New covid 2 fiscal stimulus
Ever since Covid-19, called a pandemic by the WHO, hit the world, it has been an unprecedented time for humanity and global economies. Nation-wide lockdowns resulted in steep losses for corporates and distress in credit markets. The economic upheaval could have been much more severe without fiscal and monetary stimulus.
On 28th June 2021, the Indian Finance Minister announced new stimulus measures to combat the impact of the Covid-19 second wave, boost exports, improve employment, and prepare the distressed sectors to brace for an impact of a possible third wave.
Healthcare, Tourism, Hotels, and other Covid-19 affected sectors will get a stimulus of Rs. 1.1 trillion (out of Rs. 6.28 trillion) from the government. Corporates other than the healthcare sector mentioned above would see a fall in credit spreads of their bond issuances and improvement in liquidity profile, which would stem the rate of defaults.
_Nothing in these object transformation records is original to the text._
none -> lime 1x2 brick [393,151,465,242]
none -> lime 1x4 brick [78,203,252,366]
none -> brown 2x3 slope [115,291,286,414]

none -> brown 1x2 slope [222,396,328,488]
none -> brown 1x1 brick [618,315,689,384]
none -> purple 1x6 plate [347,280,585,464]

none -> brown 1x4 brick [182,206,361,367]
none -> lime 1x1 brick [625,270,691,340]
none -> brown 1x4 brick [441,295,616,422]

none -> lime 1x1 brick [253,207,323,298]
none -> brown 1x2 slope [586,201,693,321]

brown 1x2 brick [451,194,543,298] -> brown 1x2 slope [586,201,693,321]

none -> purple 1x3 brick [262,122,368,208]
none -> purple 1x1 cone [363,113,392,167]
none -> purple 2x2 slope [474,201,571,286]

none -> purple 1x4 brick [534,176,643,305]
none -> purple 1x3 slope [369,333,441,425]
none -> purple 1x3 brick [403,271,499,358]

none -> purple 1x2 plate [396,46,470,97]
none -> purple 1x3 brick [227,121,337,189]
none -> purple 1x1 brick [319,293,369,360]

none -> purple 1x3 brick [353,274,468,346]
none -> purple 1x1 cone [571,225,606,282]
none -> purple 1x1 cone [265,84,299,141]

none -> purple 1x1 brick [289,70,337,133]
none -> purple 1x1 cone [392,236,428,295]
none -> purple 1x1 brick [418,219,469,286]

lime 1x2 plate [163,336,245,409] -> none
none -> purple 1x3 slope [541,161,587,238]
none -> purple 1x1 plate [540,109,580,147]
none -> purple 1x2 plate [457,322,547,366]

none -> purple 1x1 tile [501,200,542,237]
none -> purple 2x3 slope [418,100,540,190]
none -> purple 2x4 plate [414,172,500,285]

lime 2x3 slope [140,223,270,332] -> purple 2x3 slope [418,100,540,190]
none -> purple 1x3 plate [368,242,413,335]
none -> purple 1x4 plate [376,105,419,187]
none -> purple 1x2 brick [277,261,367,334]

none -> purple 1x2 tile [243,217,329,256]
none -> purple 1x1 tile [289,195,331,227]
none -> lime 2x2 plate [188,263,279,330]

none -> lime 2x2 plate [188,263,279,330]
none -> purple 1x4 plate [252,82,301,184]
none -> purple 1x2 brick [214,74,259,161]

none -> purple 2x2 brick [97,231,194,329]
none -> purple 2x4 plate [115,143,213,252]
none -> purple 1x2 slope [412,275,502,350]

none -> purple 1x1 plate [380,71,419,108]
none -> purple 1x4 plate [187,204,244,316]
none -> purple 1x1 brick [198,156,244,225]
However, these sectors have been struggling to service previous debt due to operational inefficiencies & higher disrupting competition. A negative outlook on these sectors has further made it unattractive for lenders leading to liquidity crunch and increased rates of interest for the perceived risk. Hence, bond investors should keenly look at the credit risks of the issuers closely rather than make a move on the investments based on the fresh stimulus package. Equity markets would cheer the new stimulus package, as the markets would discount near-term revenue growth supported by the Rs.6.28 trillion stimulus package.
On a macro level, a fresh stimulus package means rise in fiscal deficit and an increase in inflationary pressures. The latest domestic inflation was reported above RBI’s targeted levels amid a rise in commodity prices & lower interest rates, fresh stimulus pressure would act as a catalyst to current inflationary pressures. Global central banks have mentioned inflationary pressures are transitory, however, markets are discounting a sooner rate hike than expected. US inflation surge in May 2021 is prompting the Fed to raise market expectations of rate hikes and taper bond purchases are on the cards.
The fresh stimulus package includes:
· Increase in existing Emergency Credit Line Guarantee Scheme (ECLGS) by Rs. 1.5 trillion to Rs. 4.5 trillion
· Fresh Rs. 75 billion scheme to guarantee loans up to Rs. 0.125 million to small borrowers through micro-finance institutions.
· Healthcare, Tourism, Hotel, and other Covid-19 affected sectors will get a stimulus of Rs. 1.1 trillion. A maximum loan of Rs. 1 billion will be given with a capped interest rate of 7.95% (for healthcare projects).
· Indirect support for exports worth Rs. 1.21 trillion over the next five years.
· The government will be spending Rs. 938 billion this year to provide 5 kg of food grains free of cost per month to 0.8 billion people.